Durch ihre Forschung bestätigte das Team, dass Studenten, die das College besuchen, um die Bedürfnisse nach Autonomie und Kompetenz zu erfüllen, zwei Kernkomponenten der intrinsischen Motivation, tendenziell bessere Noten haben und die Absicht haben, weiterzumachen. Die Forscher fanden jedoch auch heraus, dass der sozioökonomische Status der Schüler diese Beziehungen beeinflusste.Das Studium von Fächern zur Erfüllung der Bedürfnisse nach Autonomie und Kompetenz war für den Erfolg von Studierenden mit hohem sozioökonomischem Status wichtiger als für Studierende mit niedrigem Einkommen, deren Motivation möglicherweise stärker von der Notwendigkeit beeinflusst wird, ihre finanzielle Situation zu verbessern. Dieses Ergebnis legt nahe, dass Fachleute für Studentenangelegenheiten anerkennen sollten, dass Studenten aus Haush alten mit niedrigem Einkommen wahrscheinlich nicht nur von einem System der Studentenunterstützung profitieren, das die intrinsische Motivation fördert, sondern auch von einem System, das ihren Wunsch anerkennt, ihre finanzielle Situation durch akademischen Erfolg zu verbessern.
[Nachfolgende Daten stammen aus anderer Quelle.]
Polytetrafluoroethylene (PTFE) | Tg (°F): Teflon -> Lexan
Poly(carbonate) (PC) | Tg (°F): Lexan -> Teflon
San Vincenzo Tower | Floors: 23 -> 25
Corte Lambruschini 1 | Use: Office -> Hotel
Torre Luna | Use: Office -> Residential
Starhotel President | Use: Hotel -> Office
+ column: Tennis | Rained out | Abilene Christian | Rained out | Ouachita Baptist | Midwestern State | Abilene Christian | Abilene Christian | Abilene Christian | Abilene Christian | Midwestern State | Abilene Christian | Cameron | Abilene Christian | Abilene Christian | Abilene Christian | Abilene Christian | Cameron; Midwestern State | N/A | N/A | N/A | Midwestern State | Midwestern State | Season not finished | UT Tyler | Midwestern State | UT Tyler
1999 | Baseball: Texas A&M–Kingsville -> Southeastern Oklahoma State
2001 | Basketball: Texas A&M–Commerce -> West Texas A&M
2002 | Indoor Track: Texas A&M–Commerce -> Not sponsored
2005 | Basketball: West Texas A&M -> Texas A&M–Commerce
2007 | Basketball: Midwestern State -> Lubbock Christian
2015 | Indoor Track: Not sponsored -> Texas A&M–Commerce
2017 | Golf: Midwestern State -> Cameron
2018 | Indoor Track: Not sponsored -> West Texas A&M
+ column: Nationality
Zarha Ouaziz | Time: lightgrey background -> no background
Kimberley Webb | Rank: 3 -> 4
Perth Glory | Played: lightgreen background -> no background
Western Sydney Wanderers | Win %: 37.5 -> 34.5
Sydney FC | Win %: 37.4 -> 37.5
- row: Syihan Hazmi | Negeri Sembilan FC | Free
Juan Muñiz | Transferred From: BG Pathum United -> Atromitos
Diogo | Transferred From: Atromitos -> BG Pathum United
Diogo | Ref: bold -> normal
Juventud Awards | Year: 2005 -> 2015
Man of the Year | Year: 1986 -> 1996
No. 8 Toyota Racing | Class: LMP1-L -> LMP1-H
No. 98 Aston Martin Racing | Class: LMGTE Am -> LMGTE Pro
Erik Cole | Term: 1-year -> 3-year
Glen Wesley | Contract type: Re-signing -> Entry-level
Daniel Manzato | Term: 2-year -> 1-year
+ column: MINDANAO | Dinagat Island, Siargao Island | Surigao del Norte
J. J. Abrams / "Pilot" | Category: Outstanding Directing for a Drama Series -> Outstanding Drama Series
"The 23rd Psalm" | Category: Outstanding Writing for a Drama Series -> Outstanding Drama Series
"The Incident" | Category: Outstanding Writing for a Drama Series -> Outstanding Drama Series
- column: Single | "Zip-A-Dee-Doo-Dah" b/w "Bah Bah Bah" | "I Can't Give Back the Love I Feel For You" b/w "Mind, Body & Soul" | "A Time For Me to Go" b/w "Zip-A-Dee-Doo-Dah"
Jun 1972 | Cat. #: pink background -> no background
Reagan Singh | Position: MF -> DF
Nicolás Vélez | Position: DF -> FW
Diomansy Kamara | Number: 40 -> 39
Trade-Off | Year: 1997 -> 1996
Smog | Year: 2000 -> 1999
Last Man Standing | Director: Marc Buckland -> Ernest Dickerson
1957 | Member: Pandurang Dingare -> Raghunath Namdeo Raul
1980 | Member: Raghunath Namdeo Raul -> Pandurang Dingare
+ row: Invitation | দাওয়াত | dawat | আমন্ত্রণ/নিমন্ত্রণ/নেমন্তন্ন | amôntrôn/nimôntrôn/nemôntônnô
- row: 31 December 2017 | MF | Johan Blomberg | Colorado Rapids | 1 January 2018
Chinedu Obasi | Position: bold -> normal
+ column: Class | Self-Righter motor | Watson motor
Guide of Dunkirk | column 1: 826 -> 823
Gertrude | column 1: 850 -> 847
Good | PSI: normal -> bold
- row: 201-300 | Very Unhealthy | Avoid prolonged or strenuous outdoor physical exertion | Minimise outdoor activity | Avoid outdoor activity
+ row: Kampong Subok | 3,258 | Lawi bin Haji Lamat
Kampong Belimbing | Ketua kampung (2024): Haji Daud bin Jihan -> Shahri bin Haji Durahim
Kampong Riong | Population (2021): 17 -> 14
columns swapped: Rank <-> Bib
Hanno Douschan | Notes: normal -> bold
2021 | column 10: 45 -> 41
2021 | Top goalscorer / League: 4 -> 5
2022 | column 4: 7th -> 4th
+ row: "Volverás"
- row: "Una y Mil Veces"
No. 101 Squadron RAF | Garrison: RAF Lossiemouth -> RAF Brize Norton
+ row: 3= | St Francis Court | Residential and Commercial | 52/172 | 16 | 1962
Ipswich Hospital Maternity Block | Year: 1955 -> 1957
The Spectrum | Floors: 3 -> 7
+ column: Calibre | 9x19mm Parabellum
Die Ergebnisse zeigten auch, dass Altruismus – die Motivation, das College zu besuchen, um der eigenen Gemeinschaft etwas zurückgeben zu können – ein stärkerer akademischer Motivator für farbige Studenten ist als für weiße Studenten. Farbige Studenten, die motiviert waren, das College zu besuchen, um ihren Heimatgemeinden etwas zurückzugeben, zeigten eine noch größere Absicht, durchzuh alten, als weiße Studenten, die die gleiche Motivation für den Besuch des Colleges angaben, was eine Erkenntnis ist, die wichtige Auswirkungen auf die Unterstützung von farbigen Studenten hat.

Außerdem werfen die Ergebnisse ein neues Licht auf die akademischen Ergebnisse von Studenten, die das College besuchen, um die Bedürfnisse nach Verbundenheit zu erfüllen. Studenten, die eine höhere Motivation angaben, das College zu besuchen, um Beziehungen zu Gleich altrigen aufzubauen, hatten mit größerer Wahrscheinlichkeit niedrigere GPAs, und dies hatte einen noch größeren negativen Einfluss auf Männer als auf Frauen. Beziehungen zu Gleich altrigen sind seit langem als positiv mit dem Hochschulerfolg verbunden; Die Forschung legt jedoch auch nahe, dass einige Schüler übermäßig sozial mit Gleich altrigen werden können, bis zu dem Punkt, an dem diese Sozialisierung die akademischen Leistungen negativ beeinflussen kann. Diese Ergebnisse können Fachleuten für Studentenangelegenheiten dabei helfen, Studenten zu identifizieren, bei denen das Risiko besteht, dass sie am College übermäßig sozial werden, und ihnen Strategien zur Verfügung stellen, um ihre Sozialisierung mit Gleich altrigen mit ihren Akademikern in Einklang zu bringen.

Die Ergebnisse zeigten auch, dass der Besuch eines Colleges, um die Bedürfnisse nach starken Beziehungen zu Fakultäten und Mitarbeitern zu erfüllen, positiv mit den GPAs der Studenten assoziiert war.Während die Forschung die Notwendigkeit für Colleges bestätigt hat, Programme zu entwickeln, um Dozenten mit Studenten in Kontakt zu bringen, legt dieses Ergebnis auch nahe, dass erfolgreiche Beziehungen zwischen Dozenten und Studenten auch auf die Motivation der Studenten zum Aufbau dieser Beziehungen zurückgeführt werden können. Die Ergebnisse deuten darauf hin, dass Interventionen, die darauf abzielen, die Beziehungen zwischen Dozenten und Studenten zu verbessern, nicht nur darauf abzielen, die Fakultät zu ermutigen, mehr mit den Studenten in Kontakt zu treten, sondern auch darauf abzielen sollten, die Studenten zu motivieren, diese Beziehungen fortzusetzen.